TASK ITEM
As the answer, set down the lines below from the one containing "Якщо гру запустити" through the one containing "Вже за крок", exactly and inclusively, and no others.

(Saved entries)

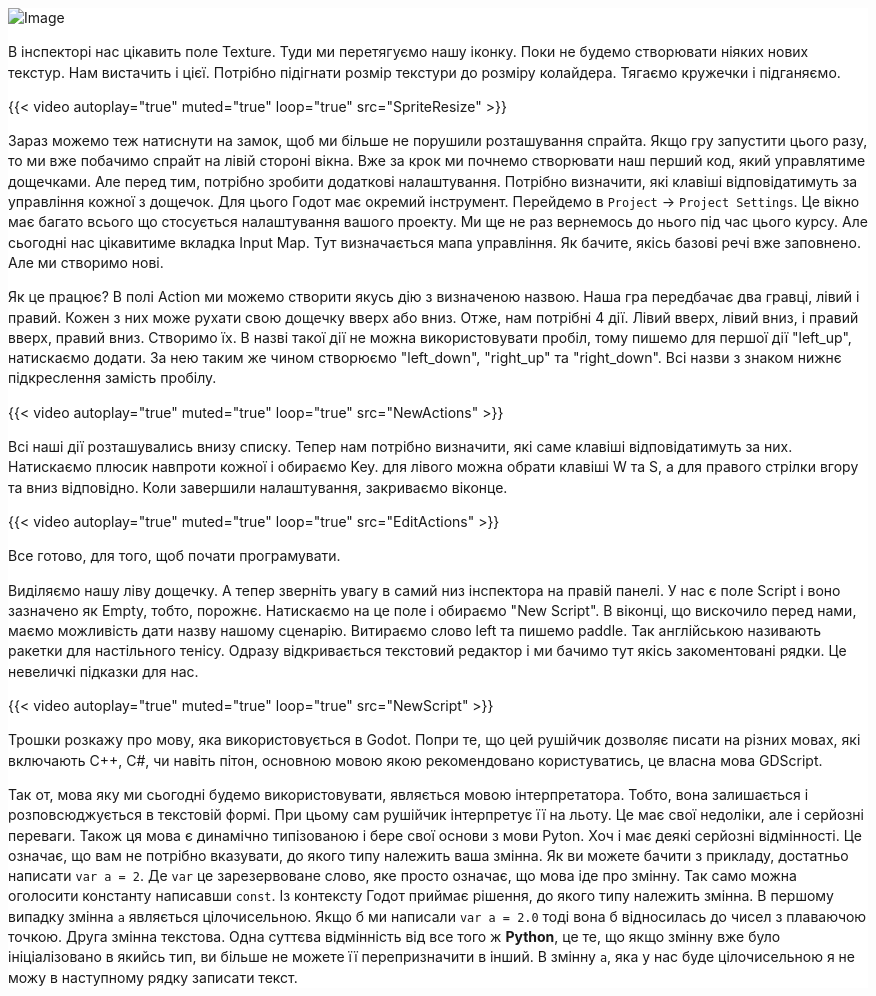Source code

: ![Image](/images/NodeSprite.jpg)  

В інспекторі нас цікавить поле Texture. Туди ми перетягуємо нашу іконку. Поки не будемо створювати ніяких нових текстур. Нам вистачить і цієї.
Потрібно підігнати розмір текстури до розміру колайдера. Тягаємо кружечки і підганяємо.

{{< video autoplay="true" muted="true" loop="true" src="SpriteResize" >}}

Зараз можемо теж натиснути на замок, щоб ми більше не порушили розташування спрайта.
Якщо гру запустити цього разу, то ми вже побачимо спрайт на лівій стороні вікна.
Вже за крок ми почнемо створювати наш перший код, який управлятиме дощечками.
Але перед тим, потрібно зробити додаткові налаштування. Потрібно визначити, які клавіші відповідатимуть за управління кожної з дощечок. Для цього Годот має окремий інструмент. Перейдемо в `Project` -> `Project Settings`. Це вікно має багато всього що стосується налаштування вашого проекту. Ми ще не раз вернемось до нього під час цього курсу. Але сьогодні нас цікавитиме вкладка Input Map. Тут визначається мапа управління. Як бачите, якісь базові речі вже заповнено. Але ми створимо нові.

Як це працює? В полі Action ми можемо створити якусь дію з визначеною назвою. Наша гра передбачає два гравці, лівий і правий. Кожен з них може рухати свою дощечку вверх або вниз. Отже, нам потрібні 4 дії. Лівий вверх, лівий вниз, і правий вверх, правий вниз.
Створимо їх. В назві такої дії не можна використовувати пробіл, тому пишемо для першої дії "left_up", натискаємо додати. За нею таким же чином створюємо "left_down", "right_up" та "right_down". Всі назви з знаком нижнє підкреслення замість пробілу.

{{< video autoplay="true" muted="true" loop="true" src="NewActions" >}}

Всі наші дії розташувались внизу списку. Тепер нам потрібно визначити, які саме клавіші відповідатимуть за них. Натискаємо плюсик навпроти кожної і обираємо Key. для лівого можна обрати клавіші W та S, а для правого стрілки вгору та вниз відповідно. Коли завершили налаштування, закриваємо віконце.

{{< video autoplay="true" muted="true" loop="true" src="EditActions" >}}

Все готово, для того, щоб почати програмувати.

Виділяємо нашу ліву дощечку. А тепер зверніть увагу в самий низ інспектора на правій панелі. У нас є поле Script і воно зазначено як Empty, тобто, порожнє. Натискаємо на це поле і обираємо "New Script". В віконці, що вискочило перед нами, маємо можливість дати назву нашому сценарію. Витираємо слово left та пишемо paddle. Так англійською називають ракетки для настільного тенісу.
Одразу відкривається текстовий редактор і ми бачимо тут якісь закоментовані рядки. Це невеличкі підказки для нас.

{{< video autoplay="true" muted="true" loop="true" src="NewScript" >}}

Трошки розкажу про мову, яка використовується в Godot. Попри те, що цей рушійчик дозволяє писати на різних мовах, які включають С++, C#, чи навіть пітон, основною мовою якою рекомендовано користуватись, це власна мова GDScript.

Так от, мова яку ми сьогодні будемо використовувати, являється мовою інтерпретатора. Тобто, вона залишається і розповсюджується в текстовій формі. При цьому сам рушійчик інтерпретує її на льоту. Це має свої недоліки, але і серйозні переваги. Також ця мова є динамічно типізованою і бере свої основи з мови Pyton. Хоч і має деякі серйозні відмінності. Це означає, що вам не потрібно вказувати, до якого типу належить ваша змінна. Як ви можете бачити з прикладу, достатньо написати `var a = 2`. Де `var` це зарезервоване слово, яке просто означає, що мова іде про змінну. Так само можна оголосити константу написавши `const`. Із контексту Годот приймає рішення, до якого типу належить змінна.
В першому випадку змінна `a` являється цілочисельною. Якщо б ми написали
`var a = 2.0` тоді вона б відносилась до чисел з плаваючою точкою.
Друга змінна текстова. Одна суттєва відмінність від все того ж **Python**, це те, що якщо змінну вже було ініціалізовано в якийсь тип, ви більше не можете її перепризначити в інший. В змінну `a`, яка у нас буде цілочисельною я не можу в наступному рядку записати текст.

OUTPUT FOR THIS TASK
Якщо гру запустити цього разу, то ми вже побачимо спрайт на лівій стороні вікна.
Вже за крок ми почнемо створювати наш перший код, який управлятиме дощечками.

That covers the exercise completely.